The use of these is controlled by the build.rs script, which is called by cargo.
Depending on the MCU connection to the computer, in the openocd command use
export INTERFACE=stlink-v2
export INTERFACE=stlink-v2-1
Using openocd to load compiled code to the MCU and for semihost or debugging:
openocd -f interface/$INTERFACE.cfg -f target/$PROC.cfg
Build and load in a separate window with one of
cargo run --target $TARGET --features $HAL,$MCU --bin receive_spi [ --release ]
SENDER_ID="whatever" cargo run --target $TARGET --features $HAL,$MCU --bin send_spi [ --release ]
SENDER_ID="whatever" cargo run --target $TARGET --features $HAL,$MCU --bin send_gps [ --release ]
SENDER_ID="whatever" cargo run --target $TARGET --features $HAL,$MCU --bin monitor_gps [ --release ]

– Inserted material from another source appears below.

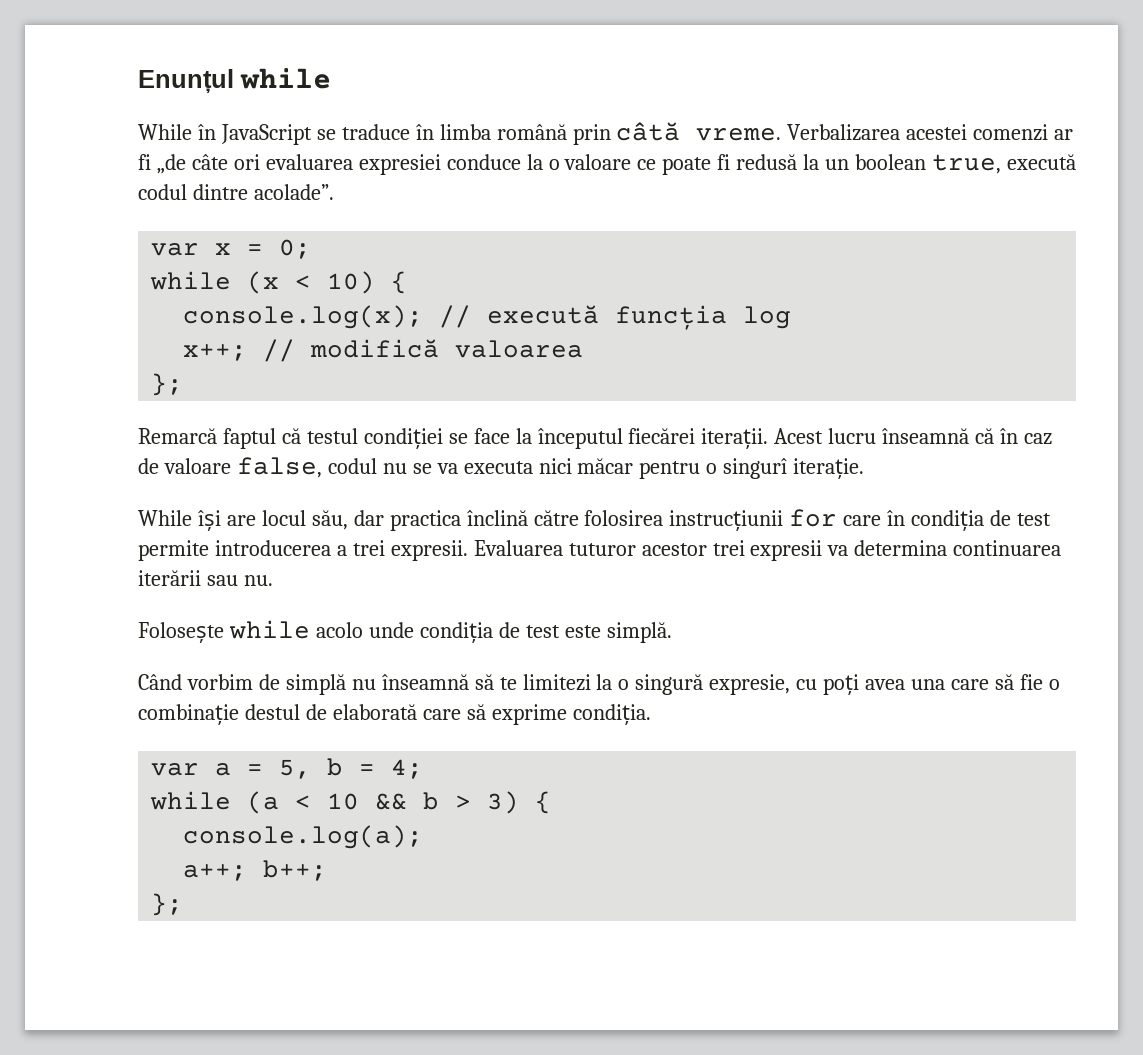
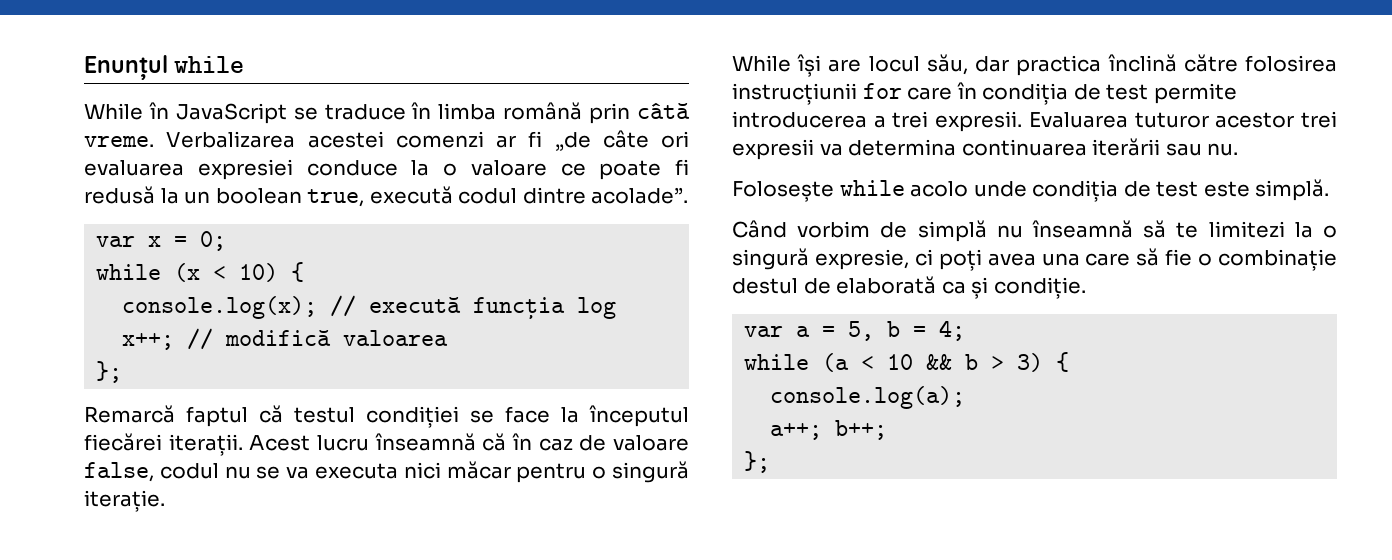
[723,458,788,479] singurî -> [612,461,689,483] singură
[796,679,818,690] cu -> [914,249,933,266] ci
[422,704,651,725] care să exprime condiția. -> [941,277,1086,299] ca și condiție.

See FREQUENCY in the code to set the channel. (Still not an feature option.)
Channels are as follows
'CH_00_900': 903.08, 'CH_01_900': 905.24, 'CH_02_900': 907.40,
'CH_03_900': 909.56, 'CH_04_900': 911.72, 'CH_05_900': 913.88,
'CH_06_900': 916.04, 'CH_07_900': 918.20, 'CH_08_900': 920.36,
'CH_09_900': 922.52, 'CH_10_900': 924.68, 'CH_11_900': 926.84, 'CH_12_900': 915,
'CH_10_868': 865.20, 'CH_11_868': 865.50, 'CH_12_868': 865.80,
'CH_13_868': 866.10, 'CH_14_868': 866.40, 'CH_15_868': 866.70,
'CH_16_868': 867 , 'CH_17_868': 868 ,
See https://www.rfwireless-world.com/Tutorials/LoRa-channels-list.html for more detail.
Licensed under either of
- Apache License, Version 2.0 (LICENSE-APACHE or http://www.apache.org/licenses/LICENSE-2.0)
- MIT license (LICENSE-MIT or http://opensource.org/licenses/MIT)
at your option.
Unless you explicitly state otherwise, any contribution intentionally submitted for inclusion in the work by you, as defined in the Apache-2.0 license, shall be dual licensed as above, without any additional terms or conditions.